I'm personally saddened to see that Reddit isn't the place that it used to be. My own views are strongly aligned with those of the old Reddit. I feel a sense of loss, and I hope that a well constructed, morally-agnostic communication platform like it will exist again in the near future.

Comment by Jess_than_three at 07/09/2014 at 21:04 UTC

1 upvotes, 0 direct replies

That's where the blog post really, really fell flat: *it was a lecture written for an audience that you don't have.*

Nah. It was a lecture written for the benefit of celebrities and their handlers, who might be discouraged from interacting with reddit. It assures them that no really, the admins really are doing everything they can to make the site decent.

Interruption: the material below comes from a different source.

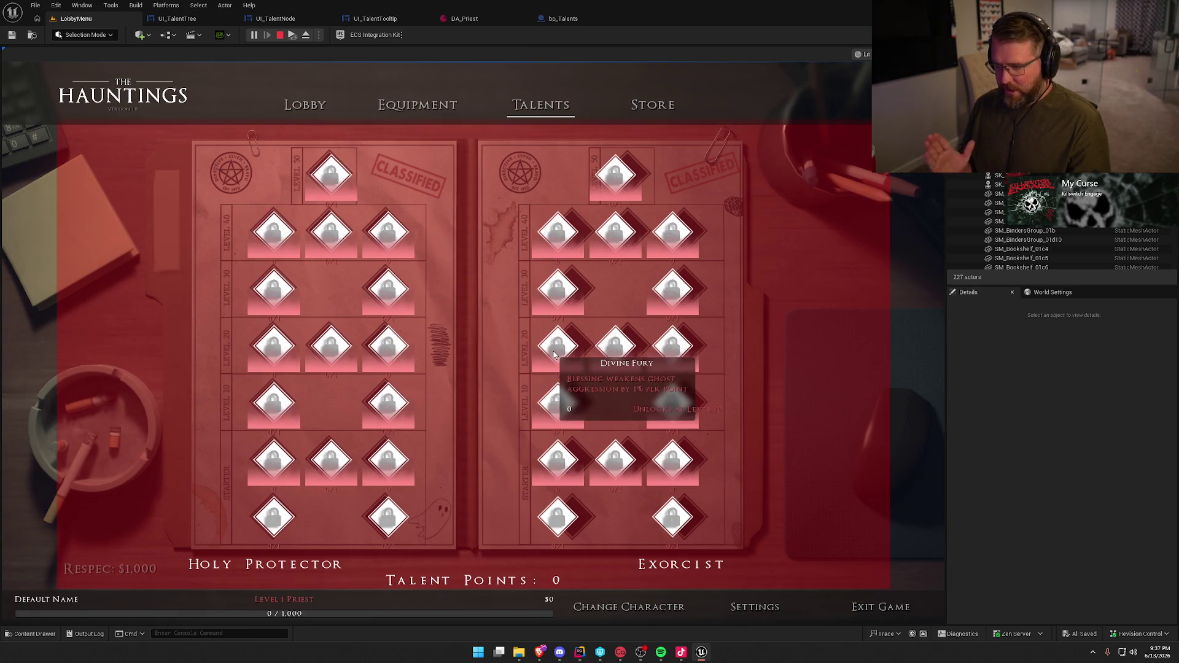
key(Escape)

Comment by InvestigativeWork at 07/09/2014 at 18:46 UTC

1 upvotes, 0 direct replies

But, why?

Because it's their site, and not yours.

Go and make your own reddit and ban everything on there if you like.

Leave this one alone.

Comment by thereddityoulovegone at 07/09/2014 at 21:57 UTC

1 upvotes, 0 direct replies

http://www.youtube.com/watch?v=NOTZ4tpKr8Y#t=279

piggybacking on this to share this video.

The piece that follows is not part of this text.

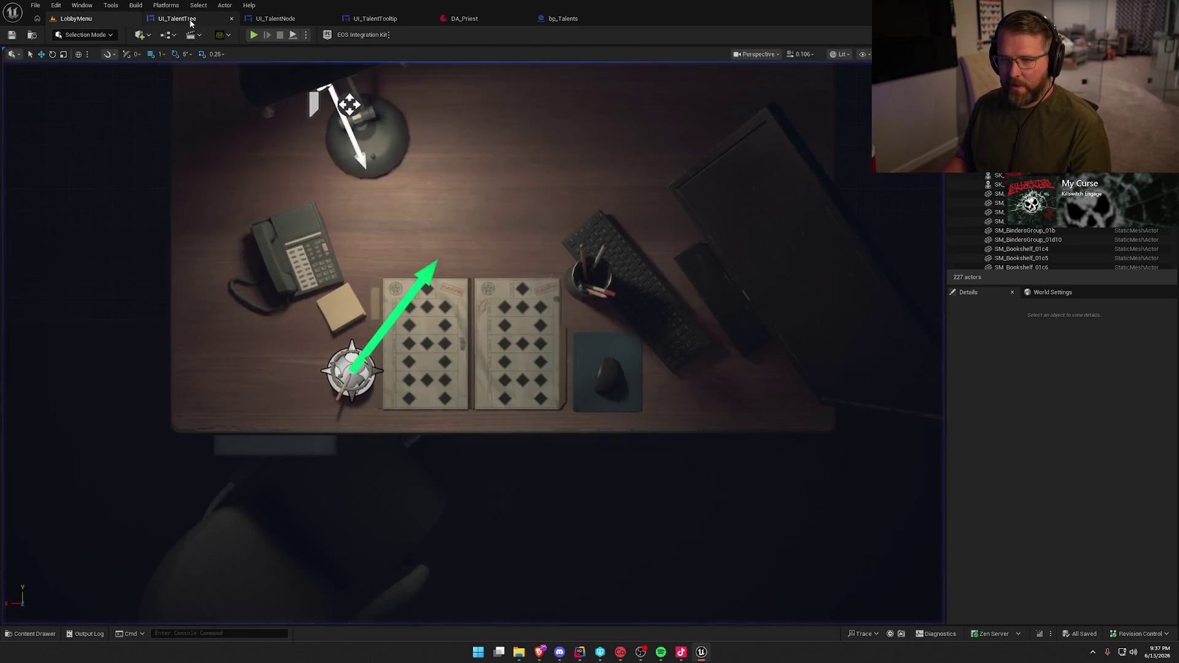
Select SpecColumn1 in UI_TalentTree and edit its left padding
click(177, 18)
click(54, 433)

reddit isn't what you think it is.

Comment by Porjam at 07/09/2014 at 12:28 UTC

1 upvotes, 0 direct replies

They want to say they are neutral but go ahead and voice something different than the group think.

Comment by GracchiBros at 07/09/2014 at 13:24 UTC

1 upvotes, 1 direct replies

and political change

That's not one of them. Of the defaults, only a couple will even allow a political commentary. And those subs, news and world news, are heavily biased.

Comment by AreaMan123 at 08/09/2014 at 06:30 UTC

1 upvotes, 0 direct replies

Walter, this is not a First Amendment thing man.

Comment by OhLookASni at 07/09/2014 at 15:03 UTC

1 upvotes, 0 direct replies

Perfectly stated.

Comment by ManiyaNights at 07/09/2014 at 14:24 UTC

0 upvotes, 0 direct replies

Not to mention they are often not neutral on political things and it's usually the right wing argument getting deleted from what I can deduce.

Comment by Didntstartthefire at 07/09/2014 at 15:51 UTC

-1 upvotes, 0 direct replies

That's where the blog post really, really fell flat: it was a lecture written for an audience that you don't have.